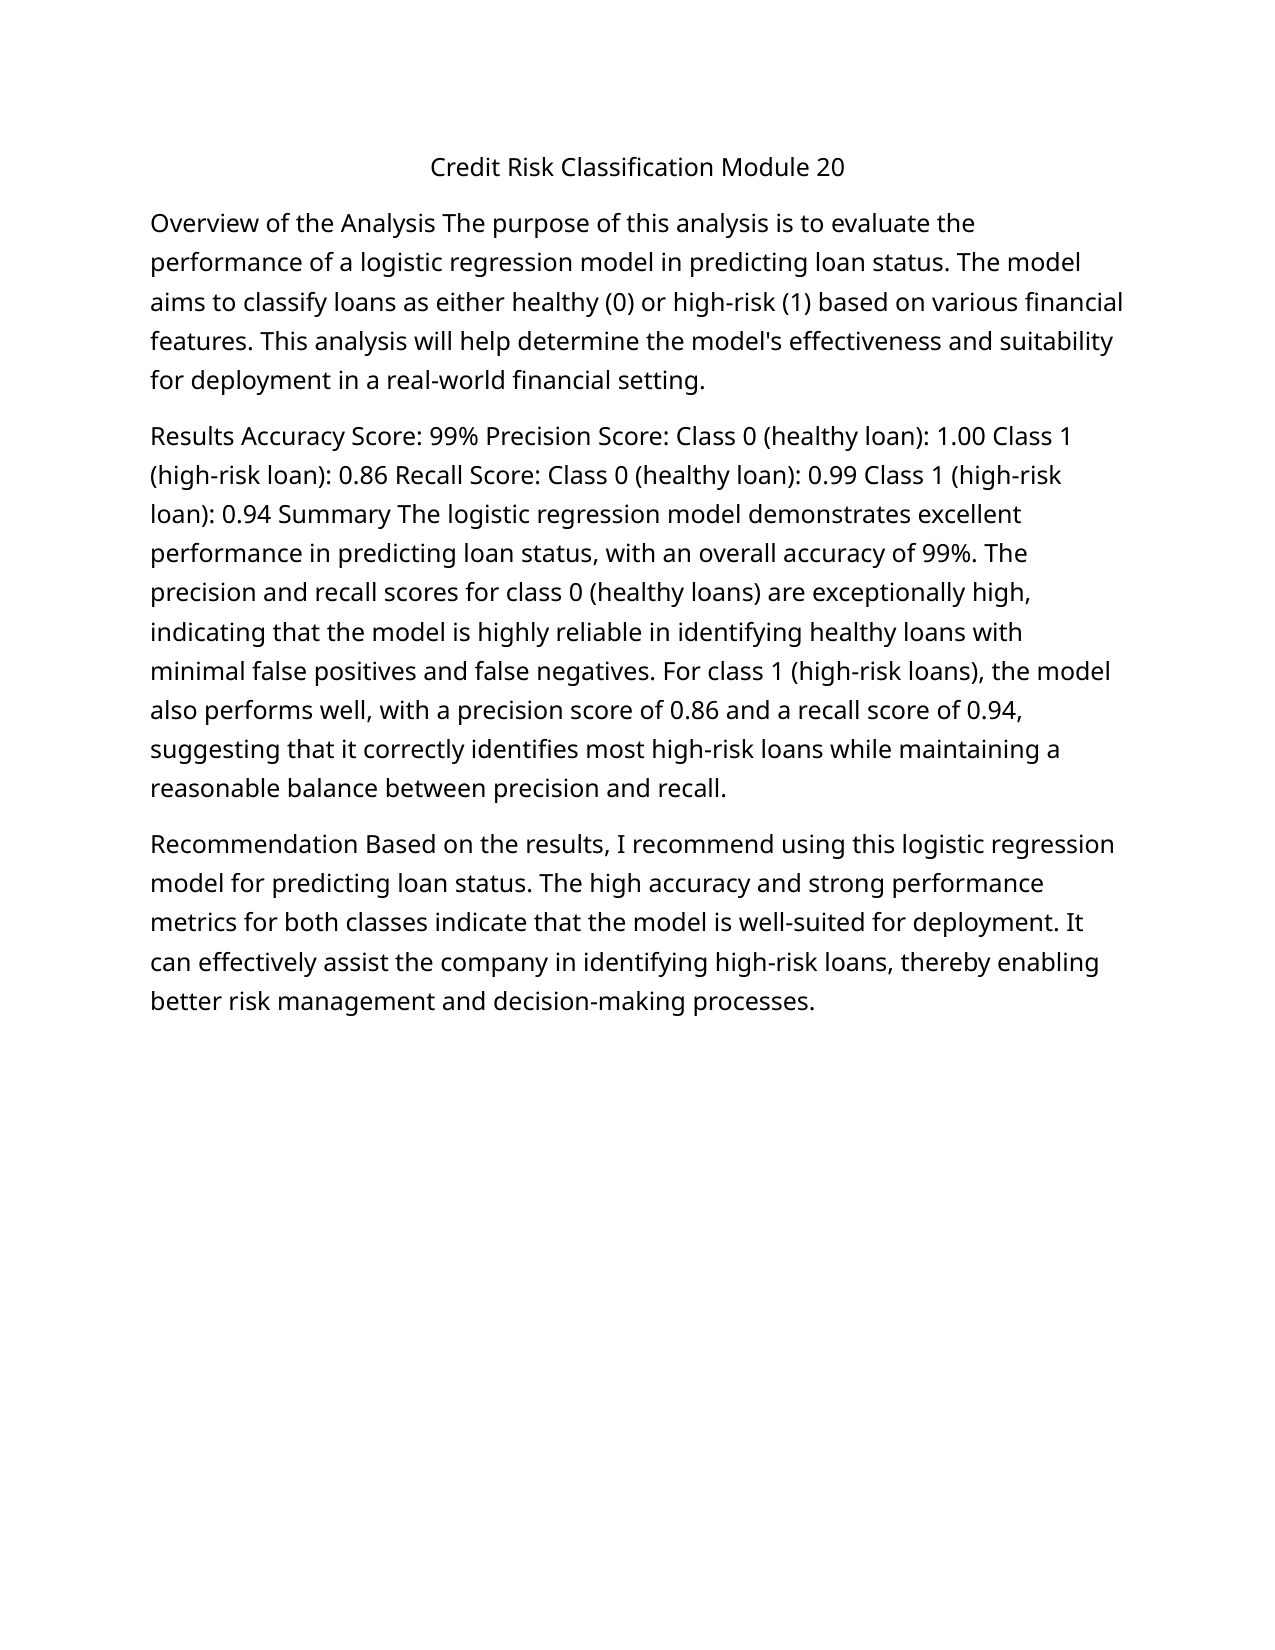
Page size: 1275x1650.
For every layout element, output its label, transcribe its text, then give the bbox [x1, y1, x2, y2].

text Results Accuracy Score: 99% Precision Score: Class 0 (healthy loan): 1.00 Class 1 (high-risk loan): 0.86 Recall Score: Class 0 (healthy loan): 0.99 Class 1 (high-risk loan): 0.94 Summary The logistic regression model demonstrates excellent performance in predicting loan status, with an overall accuracy of 99%. The precision and recall scores for class 0 (healthy loans) are exceptionally high, indicating that the model is highly reliable in identifying healthy loans with minimal false positives and false negatives. For class 1 (high-risk loans), the model also performs well, with a precision score of 0.86 and a recall score of 0.94, suggesting that it correctly identifies most high-risk loans while maintaining a reasonable balance between precision and recall. [150, 418, 1125, 805]
text Overview of the Analysis The purpose of this analysis is to evaluate the performance of a logistic regression model in predicting loan status. The model aims to classify loans as either healthy (0) or high-risk (1) based on various financial features. This analysis will help determine the model's effectiveness and suitability for deployment in a real-world financial setting. [150, 206, 1125, 397]
text Recommendation Based on the results, I recommend using this logistic regression model for predicting loan status. The high accuracy and strong performance metrics for both classes indicate that the model is well-suited for deployment. It can effectively assist the company in identifying high-risk loans, thereby enabling better risk management and decision-making processes. [150, 827, 1125, 1017]
text Credit Risk Classification Module 20 [150, 150, 1125, 184]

■ ■ ■ ■

Write out all the entries precisely as given, omitting each image.

• **SOLVED EXERCISE**
Page size: 1275x1650.
For every layout element, output its label, transcribe its text, then give the bbox [x1, y1, x2, y2].

text Results Accuracy Score: 99% Precision Score: Class 0 (healthy loan): 1.00 Class 1 (high-risk loan): 0.86 Recall Score: Class 0 (healthy loan): 0.99 Class 1 (high-risk loan): 0.94 Summary The logistic regression model demonstrates excellent performance in predicting loan status, with an overall accuracy of 99%. The precision and recall scores for class 0 (healthy loans) are exceptionally high, indicating that the model is highly reliable in identifying healthy loans with minimal false positives and false negatives. For class 1 (high-risk loans), the model also performs well, with a precision score of 0.86 and a recall score of 0.94, suggesting that it correctly identifies most high-risk loans while maintaining a reasonable balance between precision and recall. [150, 418, 1125, 805]
text Overview of the Analysis The purpose of this analysis is to evaluate the performance of a logistic regression model in predicting loan status. The model aims to classify loans as either healthy (0) or high-risk (1) based on various financial features. This analysis will help determine the model's effectiveness and suitability for deployment in a real-world financial setting. [150, 206, 1125, 397]
text Recommendation Based on the results, I recommend using this logistic regression model for predicting loan status. The high accuracy and strong performance metrics for both classes indicate that the model is well-suited for deployment. It can effectively assist the company in identifying high-risk loans, thereby enabling better risk management and decision-making processes. [150, 827, 1125, 1017]
text Credit Risk Classification Module 20 [150, 150, 1125, 184]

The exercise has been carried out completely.